Ingester doesn’t distinguish between the two at the moment.
To make sure we don’t break queries by accidentally deleting TSDB too early, ingester needs to wait at least
Alternatively, ingester could check whether deletion marker exists on the block storage, when it detects idle TSDB.
If more data is pushed to the ingester for a given tenant, ingester will open new TSDB, build new blocks and upload them. It is therefore essential that no more data is pushed to Cortex for the tenant after calling the “delete_tenant” endpoint.
Ruler deletion marker
This deletion marker is stored in the ruler configuration bucket. When rulers discover this marker during the periodic sync of the rule groups, they will
- stop the evaluation of the rule groups for the user,
- delete tenant rule groups (when multiple rulers do this at the same time, they will race for deletion, and need to be prepared to handle possible “object not found” errors)
- delete local state.
When the ruler is finished with this cleanup, it will ask all other rulers if they still have any data for the tenant. If all other rulers reply with “no”, ruler can write “deletion finished” marker back to the bucket. This allows rulers to ignore the ruler completely, and it also communicates the status of the deletion back to purger.

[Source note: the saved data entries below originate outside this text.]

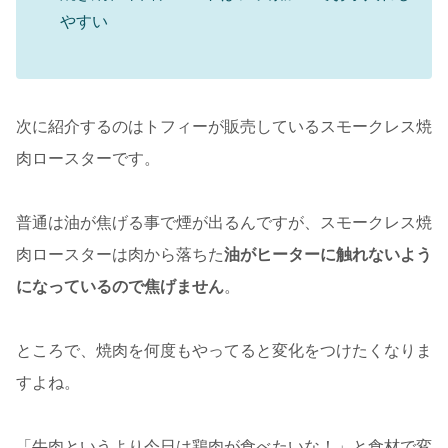
やすい
次に紹介するのはトフィーが販売しているスモークレス焼
肉ロースターです。
普通は油が焦げる事で煙が出るんですが、スモークレス焼
肉ロースターは肉から落ちた
油がヒーターに触れないよう
になっているので焦げません
。
ところで、焼肉を何度もやってると変化をつけたくなりま
すよね。
「牛肉というより今日は鶏肉が食べたいな！」と食材で変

Note that ruler currently relies on cached local files when using Prometheus Ruler Manager component. This can be avoided now, and since it makes cleanup simpler, we suggest to modify Cortex ruler implementation to avoid this local copy.
Similarly to ingesters, it is necessary to disable access to the ruler API for deleted tenant. This must be done in external authorization proxy.

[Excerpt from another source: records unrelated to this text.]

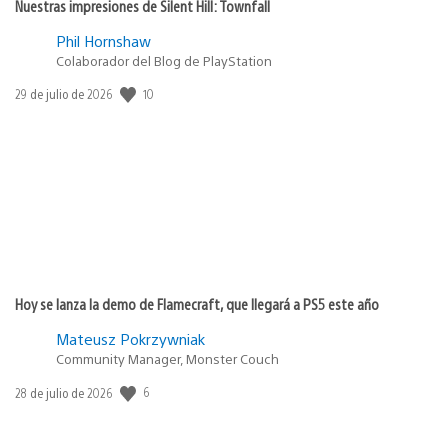
Nuestras impresiones de Silent Hill: Townfall
Phil Hornshaw
Colaborador del Blog de PlayStation
10
Fecha
29 de julio de 2026
de
publicación:
Hoy se lanza la demo de Flamecraft, que llegará a PS5 este año
Mateusz Pokrzywniak
Community Manager, Monster Couch
6
Fecha
28 de julio de 2026
de
publicación:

Alertmanager deletion marker
Deletion marker for alert manager is stored in the alertmanager configuration bucket. Cleanup procedure for alertmanager data is similar to rulers – when individual alertmanager instances discover the marker, they will:
- Delete tenant configuration
- Delete local notifications and silences state
- Ask other alertmanagers if they have any tenant state yet, and if not, write “deletion finished” marker back to the bucket.
To perform the last step, Alertmanagers need to find other alertmanager instances. This will be implemented by using the ring, which will (likely) be added as per Alertmanager scaling proposal.
Access to Alertmanager API must be disabled for tenant that is going to be deleted.
Another possibility how to deal with tenant data deletion is to make purger component actively communicate with ingester, compactor, ruler and alertmanagers to make data deletion faster. In this case purger would need to understand how to reach out to all those components (with multiple ring configurations, one for each component type), and internal API calls would need to have strict semantics around when the data deletion is complete. This alternative has been rejected due to additional complexity and only small benefit in terms of how fast data would be deleted.